PALANGKA RAYA — Presiden Prabowo Subianto memastikan pemerintah pusat tidak akan mengurangi intensitas operasi penanggulangan kebakaran hutan dan lahan (karhutla) di Kalimantan Tengah. Dukungan logistik dan alat berat disebut terus dikirim secara bertahap untuk memastikan efektivitas pemadaman di lapangan, baik lewat jalur udara maupun penguatan tim darat.
“Kebutuhan yang disampaikan para pejabat di lapangan akan terus dipenuhi, termasuk penambahan helikopter dan berbagai peralatan untuk mendukung pemadaman,” ucap Prabowo usai memimpin rapat penanganan karhutla di Palangka Raya, Sabtu (22/8/2026).
Kepala Negara mengungkapkan bahwa salah satu kendala klasik di lapangan adalah kelangkaan pasokan air. Untuk menjawab hal itu, pemerintah mengerahkan mesin bor untuk membuat sumur bor di sejumlah lokasi strategis yang dekat dengan titik api.
“Setiap hari kita tambahkan helikopter-helikopter, alat-alat, mesin bor untuk air, semua perlengkapan kita penuhi,” tambahnya.
Langkah ini dinilai krusial karena kecepatan mobilitas air menjadi penentu utama dalam memutus rantai meluasnya api, terutama di lahan gambut yang sulit dipadamkan hanya dari udara.
Prabowo optimistis krisis akibat karhutla di Kalteng dapat segera dikendalikan. Keyakinan ini merujuk pada pengalaman Indonesia yang pernah menghadapi kebakaran lahan jauh lebih parah di masa lalu, namun tetap mampu diatasi.
“Kita lihat sejarah tahun-tahun yang dulu sangat parah, kita mengatasi. Jadi saya percaya ini segera kita atasi,” lanjutnya.
Pernyataan ini menjadi sinyal bahwa pemerintah akan mengerahkan seluruh sumber daya yang ada hingga api benar-benar padam, bukan sekadar operasi responsif jangka pendek.
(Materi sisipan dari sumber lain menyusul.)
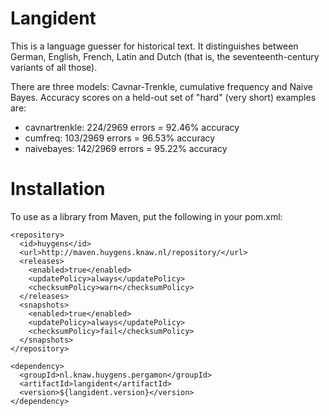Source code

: Langident
=========

This is a language guesser for historical text. It distinguishes between
German, English, French, Latin and Dutch (that is, the seventeenth-century
variants of all those).

There are three models: Cavnar-Trenkle, cumulative frequency and Naive Bayes.
Accuracy scores on a held-out set of "hard" (very short) examples are:

* cavnartrenkle: 224/2969 errors = 92.46% accuracy
* cumfreq: 103/2969 errors = 96.53% accuracy
* naivebayes: 142/2969 errors = 95.22% accuracy


Installation
============

To use as a library from Maven, put the following in your pom.xml:

    <repository>
      <id>huygens</id>
      <url>http://maven.huygens.knaw.nl/repository/</url>
      <releases>
        <enabled>true</enabled>
        <updatePolicy>always</updatePolicy>
        <checksumPolicy>warn</checksumPolicy>
      </releases>
      <snapshots>
        <enabled>true</enabled>
        <updatePolicy>always</updatePolicy>
        <checksumPolicy>fail</checksumPolicy>
      </snapshots>
    </repository>

    <dependency>
      <groupId>nl.knaw.huygens.pergamon</groupId>
      <artifactId>langident</artifactId>
      <version>${langident.version}</version>
    </dependency>
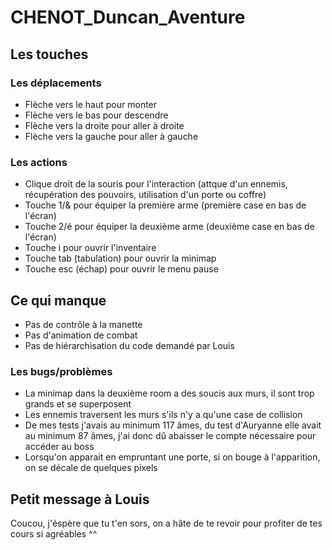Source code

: # CHENOT_Duncan_Aventure
## Les touches
### Les déplacements 
- Flèche vers le haut pour monter 
- Flèche vers le bas pour descendre
- Flèche vers la droite pour aller à droite
- Flèche vers la gauche pour aller à gauche
### Les actions
- Clique droit de la souris pour l'interaction (attque d'un ennemis, récupération des pouvoirs, utilisation d'un porte ou coffre)
- Touche 1/& pour équiper la première arme (première case en bas de l'écran)
- Touche 2/é pour équiper la deuxième arme (deuxième case en bas de l'écran)
- Touche i pour ouvrir l'inventaire
- Touche tab (tabulation) pour ouvrir la minimap
- Touche esc (échap) pour ouvrir le menu pause
## Ce qui manque
- Pas de contrôle à la manette
- Pas d'animation de combat
- Pas de hiérarchisation du code demandé par Louis
### Les bugs/problèmes
- La minimap dans la deuxième room a des soucis aux murs, il sont trop grands et se superposent
- Les ennemis traversent les murs s'ils n'y a qu'une case de collision
- De mes tests j'avais au minimum 117 âmes, du test d'Auryanne elle avait au minimum 87 âmes, j'ai donc dû abaisser le compte nécessaire pour accéder au boss
- Lorsqu'on apparait en empruntant une porte, si on bouge à l'apparition, on se décale de quelques  pixels


## Petit message à Louis
Coucou, j'éspère que tu t'en sors, on a hâte de te revoir pour profiter de tes cours si agréables ^^
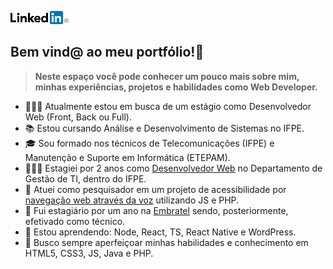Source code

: [<img src="https://raw.githubusercontent.com/Gwolner/gwolner/master/img/linkedin.png" alt="Logo Linkedin"/>](https://www.linkedin.com/in/guilherme-wolner/)
<!-- &nbsp;&nbsp;&nbsp;
[<img src="https://raw.githubusercontent.com/Gwolner/gwolner/master/img/codepen.png" alt="Logo Codepen"/>](https://codepen.io/gwolner/pens/public)
-->
## Bem vind@ ao meu portfólio!📖

> **Neste espaço você pode conhecer um pouco mais sobre mim, minhas experiências, projetos e habilidades como Web Developer.**

- 🕵🏻‍♂️ Atualmente estou em busca de um estágio como Desenvolvedor Web (Front, Back ou Full).
- 📚 Estou cursando Análise e Desenvolvimento de Sistemas no IFPE.
- 🎓 Sou formado nos técnicos de Telecomunicações (IFPE) e Manutenção e Suporte em Informática (ETEPAM).
- 👨🏻‍💻 Estagiei por 2 anos como [Desenvolvedor Web](https://github.com/Gwolner/csmo-ambulatorial) no Departamento de Gestão de TI, dentro do IFPE.
- 🔬 Atuei como pesquisador em um projeto de acessibilidade por [navegação web através da voz](https://github.com/Gwolner/pibex-hello-moodle) utilizando JS e PHP.
- 🎯 Fui estagiário por um ano na [Embratel](https://www.embratel.com.br) sendo, posteriormente, efetivado como técnico.
- 🌱 Estou aprendendo: Node, React, TS, React Native e WordPress.
- 🍁 Busco sempre aperfeiçoar minhas habilidades e conhecimento em HTML5, CSS3, JS, Java e PHP.
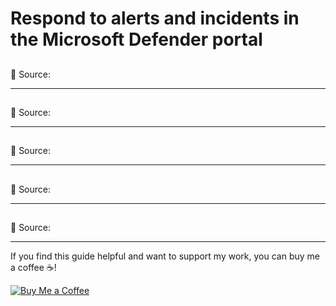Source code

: # Respond to alerts and incidents in the Microsoft Defender portal

## 

📌 Source:

---
## 

📌 Source:

---
## 

📌 Source:

---
## 

📌 Source:

---
## 

📌 Source:

---

If you find this guide helpful and want to support my work, you can buy me a coffee ☕️!

[![Buy Me a Coffee](https://img.shields.io/badge/Buy%20Me%20a%20Coffee-Support%20My%20Work-orange)](https://buymeacoffee.com/404future)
Di tengah upaya pemadaman, Presiden juga menyoroti indikasi unsur kesengajaan dalam pembukaan lahan dengan cara membakar. Ia menegaskan akan menempuh jalur hukum bagi siapa pun yang terbukti bertanggung jawab memicu kebakaran.
“Kalau benar-benar terbukti, ya kita tindak. Kita akan tindak sesuai dengan hukum dan peraturan,” ungkapnya tegas.
Pernyataan ini sekaligus menjadi peringatan keras bagi pihak-pihak yang kerap memanfaatkan musim kemarau untuk membuka lahan dengan cara instan dan merugikan masyarakat luas.